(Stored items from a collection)
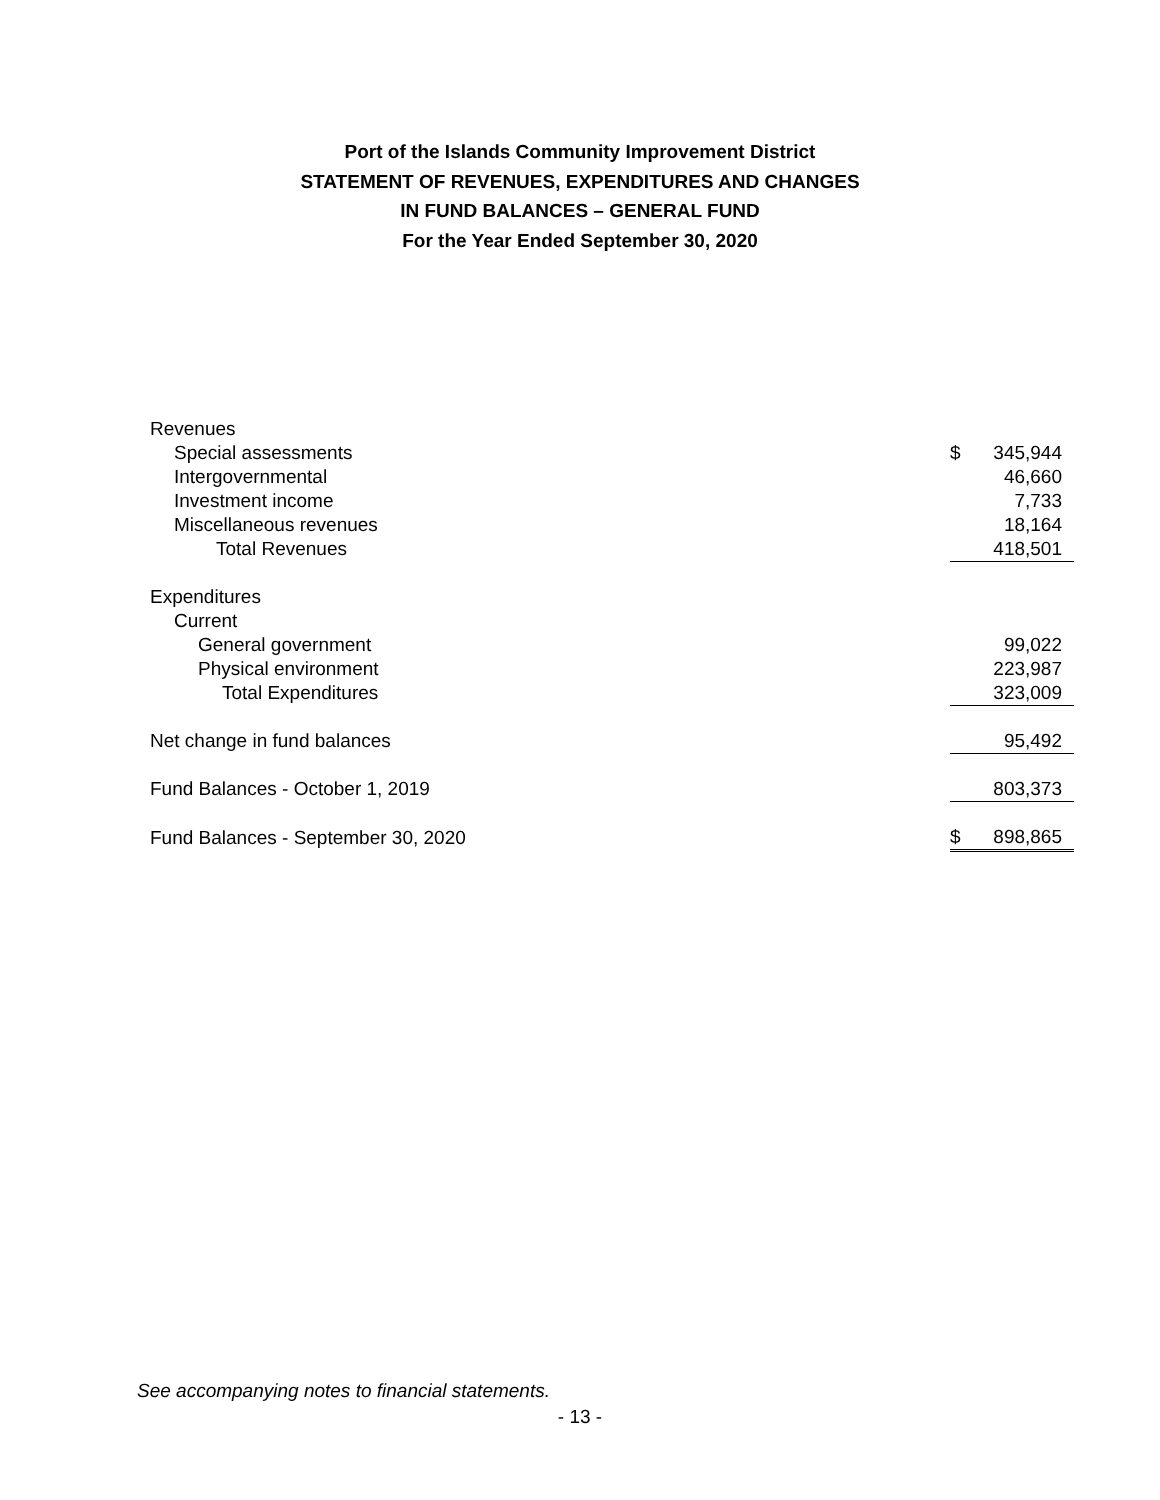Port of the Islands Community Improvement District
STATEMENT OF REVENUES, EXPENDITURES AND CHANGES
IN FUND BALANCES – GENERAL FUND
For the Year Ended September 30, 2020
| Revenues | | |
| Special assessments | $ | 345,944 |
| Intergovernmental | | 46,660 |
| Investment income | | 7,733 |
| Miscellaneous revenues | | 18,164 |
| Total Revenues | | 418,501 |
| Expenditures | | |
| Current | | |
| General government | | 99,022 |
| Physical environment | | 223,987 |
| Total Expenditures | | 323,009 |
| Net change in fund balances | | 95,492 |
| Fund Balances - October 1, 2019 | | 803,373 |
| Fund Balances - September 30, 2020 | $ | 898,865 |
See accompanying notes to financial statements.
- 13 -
==
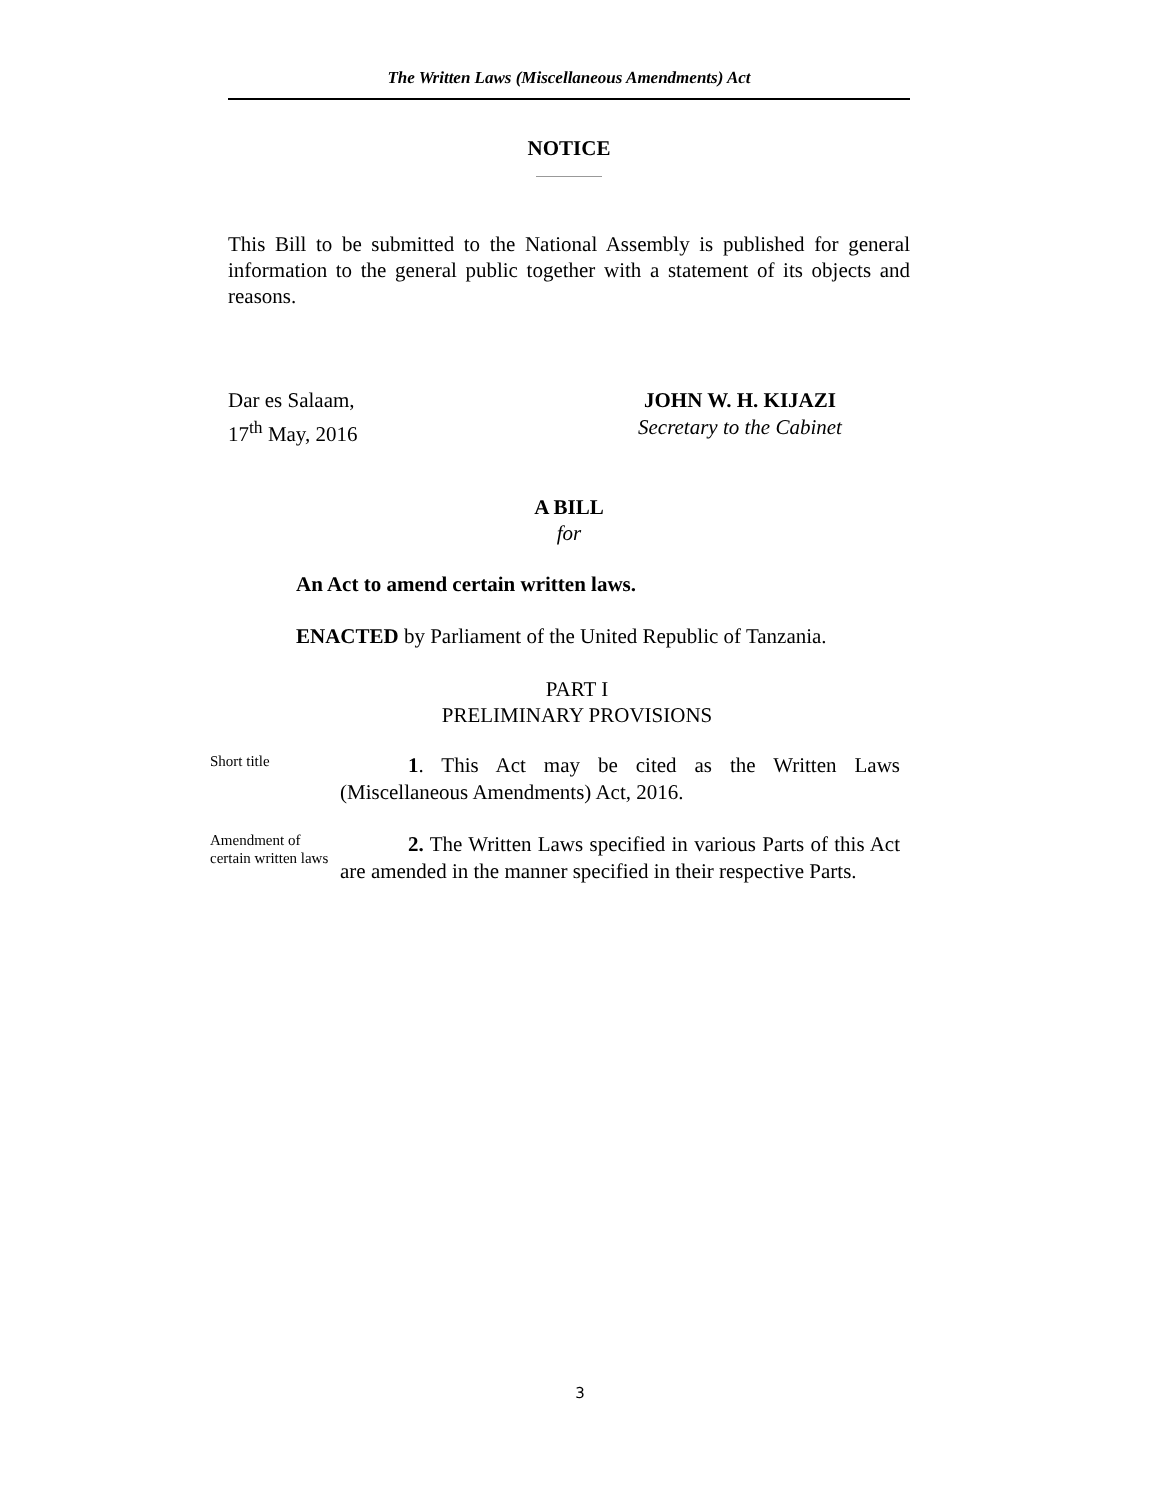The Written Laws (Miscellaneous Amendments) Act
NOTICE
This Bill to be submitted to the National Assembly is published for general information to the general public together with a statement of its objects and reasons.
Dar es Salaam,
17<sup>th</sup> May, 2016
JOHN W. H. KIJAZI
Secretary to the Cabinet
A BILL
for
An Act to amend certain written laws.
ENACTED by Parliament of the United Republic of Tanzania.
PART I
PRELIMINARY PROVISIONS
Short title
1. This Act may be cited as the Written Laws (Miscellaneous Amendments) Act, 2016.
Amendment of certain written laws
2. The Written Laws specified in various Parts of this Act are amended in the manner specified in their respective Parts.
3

● **PROBLEM**
Only the lines above from the one with "Revenues | | |" up to and including the one with "environment | | 223,987 |" should be repeated, exactly as written.

● **REPLY TO THE EXERCISE**
| Revenues | | |
| Special assessments | $ | 345,944 |
| Intergovernmental | | 46,660 |
| Investment income | | 7,733 |
| Miscellaneous revenues | | 18,164 |
| Total Revenues | | 418,501 |
| Expenditures | | |
| Current | | |
| General government | | 99,022 |
| Physical environment | | 223,987 |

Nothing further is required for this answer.